The school system issued a huge report on truancy Tuesday, outlining their efforts to fight the nagging numbers that show nearly a third of students — 15,000 children — are truant. In fact, if officials had been willing to acknowledge their mistakes in their misguided pursuit of Avery’s family, they might have been able to argue that the overreach showed how serious and far-reaching their efforts are.
Instead Henderson and DCPS spokeswoman Melissa Salmanowitz bickered over details. Salmanowitz even told Washington City Paper that she spoke to me last week, and that I didn’t convey the specifics of the column. I spoke with Salmanowitz for 45 minutes, and she insisted the parts of our conversation about Avery’s case be off the record. I explained exactly what Avery’s parents had told me and asked for Henderson or someone else to respond on the record. No one did. The column was live on our website all day Monday. Still, no one responded.

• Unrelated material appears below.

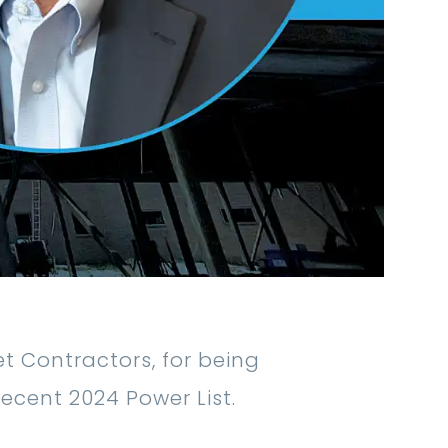
 Contractors, for being
recent 2024 Power List.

In essence, they are claiming not just that I misrepresented and mischaracterized the situation, but that Avery’s parents did, too.
Henderson’s statement said there is something to be learned here: “As we continue to work to make improvements in enforcing truancy protocols, the lesson here is the need for better and more timely communication,” she said.
It took a year of frustration, mixed messages and truancy notices before Avery’s parents got to hear this from Henderson. Glad they finally did.